We did the cap and gown thing in Kindergarten over twenty years ago.
For our yearbooks, Jostens would come to school and take pictures of everyone in 9th-11th grade. These pictures were printed in the yearbook in black and white. Seniors could get their pictures taken at school too, but it was customary to get them done by a private professional (there was a dress code, but we weren’t told what to wear). The senior pictures were in color. There were also pictures of the sports teams and clubs, faculty, an aerial group senior picture (with the students forming the shape of the year they graduated in), random color snapshots of people hanging out, along with thing others have mentioned…baby pictures of the graduating class, ads etc.
There weren’t any pictures of graduation or prom in ours either, because those hadn’t happened yet.

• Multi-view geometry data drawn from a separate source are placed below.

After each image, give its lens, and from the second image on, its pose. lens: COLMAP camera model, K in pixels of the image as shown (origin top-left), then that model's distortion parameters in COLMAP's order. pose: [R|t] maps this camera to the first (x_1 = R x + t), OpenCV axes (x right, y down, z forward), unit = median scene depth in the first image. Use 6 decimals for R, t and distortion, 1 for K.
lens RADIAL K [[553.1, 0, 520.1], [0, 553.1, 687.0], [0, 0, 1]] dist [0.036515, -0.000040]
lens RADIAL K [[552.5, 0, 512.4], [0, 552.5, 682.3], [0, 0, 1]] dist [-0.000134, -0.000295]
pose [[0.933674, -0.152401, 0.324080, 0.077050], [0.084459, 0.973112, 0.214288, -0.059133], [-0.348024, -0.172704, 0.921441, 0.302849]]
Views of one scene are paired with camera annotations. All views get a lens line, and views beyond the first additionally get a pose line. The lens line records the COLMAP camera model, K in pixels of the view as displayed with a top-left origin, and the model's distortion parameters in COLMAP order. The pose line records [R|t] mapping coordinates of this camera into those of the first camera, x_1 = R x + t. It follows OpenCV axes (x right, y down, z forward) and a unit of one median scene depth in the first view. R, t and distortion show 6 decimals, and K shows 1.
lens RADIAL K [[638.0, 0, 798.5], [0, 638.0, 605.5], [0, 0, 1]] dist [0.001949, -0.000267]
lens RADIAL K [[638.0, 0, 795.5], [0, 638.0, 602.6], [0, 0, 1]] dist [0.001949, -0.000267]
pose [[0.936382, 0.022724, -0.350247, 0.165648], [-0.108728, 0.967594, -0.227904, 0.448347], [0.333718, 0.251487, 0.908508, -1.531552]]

Yes, our prom was in June.
On one of the last full days of school, classes would let out an early, and everyone would go down to the gym to receive their book and get them signed.
On rings, mine was about $300, but you could pay a lot more or less. It had my birthstone, the school mascot on one side, and a cross on the other.
Did anyone else’s school have a baccalaureate service for the seniors? Do schools have them in your area, Chowder?
In addition to the high school yearbook, there was also a book for college freshmen. Like the yearbook, this contained pictures of all the students (usually your high school yearbook photo), except these were of all of the incoming freshmen and was distributed at the beginning of freshman year. It was useful to figure out who that weird guy in your physics class was or to figure out who the hottest woman was (the consensus was that it was Annika). We used to call this the “facebook,” which is, I believe, why the social networking website is called that.
Class rings were sold as something one could wear socially or to a job interview so as to be recognized as a fellow graduate of the old alma mater. Yes, I recognize the silliness of that idea, but remember that in the UK you have university and regimental ties, which are just as silly.
I still wear my class ring every once in a while. My mom got mine my sophomore year. What I don’t use is my letterman jacket, purchased my freshman year, that way I’d wear it longer than most people did and she could “get her money’s worth.” I think she borrows it to wear at football games sometimes, since it has her last name on it. (she works at my high school and is weird)
Not as far as I’m aware, we don’t even have the yearbooks, rings, proms, homecoming and all the rest of the stuff you have in the US.
Our kids just go to school, learn sod all (with a few exceptions) the girls leave school and get pregnant so they can get a council house plus other assorted state benefits.
The boys leave school and sign on, they then get girls up the duff and both claim benefits.
There’ll always be an England, innit?